> [WORK INSTRUCTION]:
All lines at or after the one containing "Output an oriented", up to the last line of the material, must be repeated exactly, and no others.

_ _ _ _ _ _ _

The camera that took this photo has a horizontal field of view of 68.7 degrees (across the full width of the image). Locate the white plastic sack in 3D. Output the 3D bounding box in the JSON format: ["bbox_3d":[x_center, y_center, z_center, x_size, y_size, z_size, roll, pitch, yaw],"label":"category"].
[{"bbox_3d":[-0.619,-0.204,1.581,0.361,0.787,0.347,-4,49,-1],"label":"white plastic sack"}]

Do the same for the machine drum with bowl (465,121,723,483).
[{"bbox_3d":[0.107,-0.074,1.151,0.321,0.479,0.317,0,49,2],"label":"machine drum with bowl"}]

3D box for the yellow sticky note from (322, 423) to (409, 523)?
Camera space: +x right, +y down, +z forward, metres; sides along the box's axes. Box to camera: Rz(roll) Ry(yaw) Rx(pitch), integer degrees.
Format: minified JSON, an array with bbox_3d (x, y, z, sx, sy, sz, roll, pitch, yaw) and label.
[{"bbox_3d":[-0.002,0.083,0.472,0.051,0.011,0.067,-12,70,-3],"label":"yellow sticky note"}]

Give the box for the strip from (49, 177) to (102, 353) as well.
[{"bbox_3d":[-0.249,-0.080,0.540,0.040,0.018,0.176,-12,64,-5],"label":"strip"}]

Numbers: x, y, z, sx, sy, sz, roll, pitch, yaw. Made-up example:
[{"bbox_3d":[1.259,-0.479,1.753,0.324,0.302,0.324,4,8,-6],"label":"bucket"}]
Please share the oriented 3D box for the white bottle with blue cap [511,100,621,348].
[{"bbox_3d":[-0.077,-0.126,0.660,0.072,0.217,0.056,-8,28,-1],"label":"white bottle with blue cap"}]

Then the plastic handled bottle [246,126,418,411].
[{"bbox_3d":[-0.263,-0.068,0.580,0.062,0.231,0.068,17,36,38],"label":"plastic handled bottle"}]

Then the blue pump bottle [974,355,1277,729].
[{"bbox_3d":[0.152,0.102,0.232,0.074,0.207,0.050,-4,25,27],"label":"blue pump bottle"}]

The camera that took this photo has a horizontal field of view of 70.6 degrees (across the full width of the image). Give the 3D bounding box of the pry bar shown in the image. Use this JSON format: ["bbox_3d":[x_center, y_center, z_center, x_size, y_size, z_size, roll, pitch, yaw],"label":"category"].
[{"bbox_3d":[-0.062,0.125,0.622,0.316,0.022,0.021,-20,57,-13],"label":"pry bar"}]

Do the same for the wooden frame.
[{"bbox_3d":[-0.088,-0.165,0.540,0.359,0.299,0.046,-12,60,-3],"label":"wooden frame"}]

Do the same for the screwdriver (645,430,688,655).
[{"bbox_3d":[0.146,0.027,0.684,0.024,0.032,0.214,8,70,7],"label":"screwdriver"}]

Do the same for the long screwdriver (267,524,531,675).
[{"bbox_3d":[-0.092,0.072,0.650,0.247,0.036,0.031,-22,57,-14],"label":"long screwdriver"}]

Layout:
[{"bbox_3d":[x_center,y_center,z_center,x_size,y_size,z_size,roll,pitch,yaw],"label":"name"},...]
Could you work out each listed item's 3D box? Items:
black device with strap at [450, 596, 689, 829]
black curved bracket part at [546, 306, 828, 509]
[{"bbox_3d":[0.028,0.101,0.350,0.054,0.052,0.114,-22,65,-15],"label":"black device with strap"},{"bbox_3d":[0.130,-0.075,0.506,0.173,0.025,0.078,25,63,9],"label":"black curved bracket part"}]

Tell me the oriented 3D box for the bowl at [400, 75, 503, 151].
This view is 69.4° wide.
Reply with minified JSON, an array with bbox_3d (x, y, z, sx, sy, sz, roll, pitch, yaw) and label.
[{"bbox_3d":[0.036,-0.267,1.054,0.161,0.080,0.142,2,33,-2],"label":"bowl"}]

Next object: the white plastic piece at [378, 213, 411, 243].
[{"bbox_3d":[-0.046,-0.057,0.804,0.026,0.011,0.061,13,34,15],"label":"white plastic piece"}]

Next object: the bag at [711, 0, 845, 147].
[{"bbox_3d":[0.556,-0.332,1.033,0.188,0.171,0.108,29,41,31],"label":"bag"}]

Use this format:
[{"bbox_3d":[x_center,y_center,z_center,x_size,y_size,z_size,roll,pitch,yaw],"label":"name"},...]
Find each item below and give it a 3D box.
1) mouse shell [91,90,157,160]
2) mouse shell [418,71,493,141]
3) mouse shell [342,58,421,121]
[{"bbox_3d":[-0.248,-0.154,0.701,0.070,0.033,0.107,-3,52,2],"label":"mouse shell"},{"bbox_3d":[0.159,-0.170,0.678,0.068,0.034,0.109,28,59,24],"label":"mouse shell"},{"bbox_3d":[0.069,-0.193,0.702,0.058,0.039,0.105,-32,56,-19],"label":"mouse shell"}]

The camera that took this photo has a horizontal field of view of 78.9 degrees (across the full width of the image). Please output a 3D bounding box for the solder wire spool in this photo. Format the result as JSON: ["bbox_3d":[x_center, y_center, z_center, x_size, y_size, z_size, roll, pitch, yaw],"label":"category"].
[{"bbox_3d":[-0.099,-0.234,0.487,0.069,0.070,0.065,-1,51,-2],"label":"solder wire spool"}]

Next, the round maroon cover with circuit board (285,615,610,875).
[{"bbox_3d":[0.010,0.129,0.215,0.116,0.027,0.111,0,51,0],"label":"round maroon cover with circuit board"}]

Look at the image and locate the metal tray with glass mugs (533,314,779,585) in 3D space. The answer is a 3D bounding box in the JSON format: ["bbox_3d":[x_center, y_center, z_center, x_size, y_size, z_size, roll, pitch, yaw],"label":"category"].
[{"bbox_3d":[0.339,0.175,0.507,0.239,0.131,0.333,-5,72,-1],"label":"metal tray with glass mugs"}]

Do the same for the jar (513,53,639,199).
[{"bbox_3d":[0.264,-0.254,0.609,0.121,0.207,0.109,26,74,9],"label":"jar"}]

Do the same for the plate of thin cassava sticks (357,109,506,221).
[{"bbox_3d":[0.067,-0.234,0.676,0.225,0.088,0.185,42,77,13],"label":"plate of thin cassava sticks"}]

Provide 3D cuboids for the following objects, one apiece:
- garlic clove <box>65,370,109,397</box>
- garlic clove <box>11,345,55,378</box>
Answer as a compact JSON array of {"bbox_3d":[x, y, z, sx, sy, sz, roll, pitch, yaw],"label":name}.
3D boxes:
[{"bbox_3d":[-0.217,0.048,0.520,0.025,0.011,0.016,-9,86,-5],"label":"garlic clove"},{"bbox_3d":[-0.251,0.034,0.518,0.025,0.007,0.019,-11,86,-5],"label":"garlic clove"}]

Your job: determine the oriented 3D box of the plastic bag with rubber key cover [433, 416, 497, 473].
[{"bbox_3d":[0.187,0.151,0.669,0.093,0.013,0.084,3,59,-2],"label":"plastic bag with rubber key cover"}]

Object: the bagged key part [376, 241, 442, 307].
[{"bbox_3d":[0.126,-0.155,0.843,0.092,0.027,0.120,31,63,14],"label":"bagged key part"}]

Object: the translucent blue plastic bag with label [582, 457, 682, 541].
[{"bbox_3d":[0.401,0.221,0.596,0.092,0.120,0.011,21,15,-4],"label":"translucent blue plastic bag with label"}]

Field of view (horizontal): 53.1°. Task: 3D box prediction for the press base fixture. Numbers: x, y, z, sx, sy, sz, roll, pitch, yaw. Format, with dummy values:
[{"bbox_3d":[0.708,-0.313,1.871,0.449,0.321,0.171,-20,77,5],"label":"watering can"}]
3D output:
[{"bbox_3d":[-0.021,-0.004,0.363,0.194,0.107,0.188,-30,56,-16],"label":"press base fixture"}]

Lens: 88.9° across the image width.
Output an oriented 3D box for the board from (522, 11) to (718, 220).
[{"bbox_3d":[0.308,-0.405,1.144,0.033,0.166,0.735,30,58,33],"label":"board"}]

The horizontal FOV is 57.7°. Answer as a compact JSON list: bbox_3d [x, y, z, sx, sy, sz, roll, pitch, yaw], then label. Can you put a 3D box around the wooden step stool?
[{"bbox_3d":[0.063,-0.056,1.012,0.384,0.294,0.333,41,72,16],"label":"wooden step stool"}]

_ _ _ _ _ _ _

> [ANSWER TO THIS PROBLEM]:
Output an oriented 3D box for the board from (522, 11) to (718, 220).
[{"bbox_3d":[0.308,-0.405,1.144,0.033,0.166,0.735,30,58,33],"label":"board"}]

The horizontal FOV is 57.7°. Answer as a compact JSON list: bbox_3d [x, y, z, sx, sy, sz, roll, pitch, yaw], then label. Can you put a 3D box around the wooden step stool?
[{"bbox_3d":[0.063,-0.056,1.012,0.384,0.294,0.333,41,72,16],"label":"wooden step stool"}]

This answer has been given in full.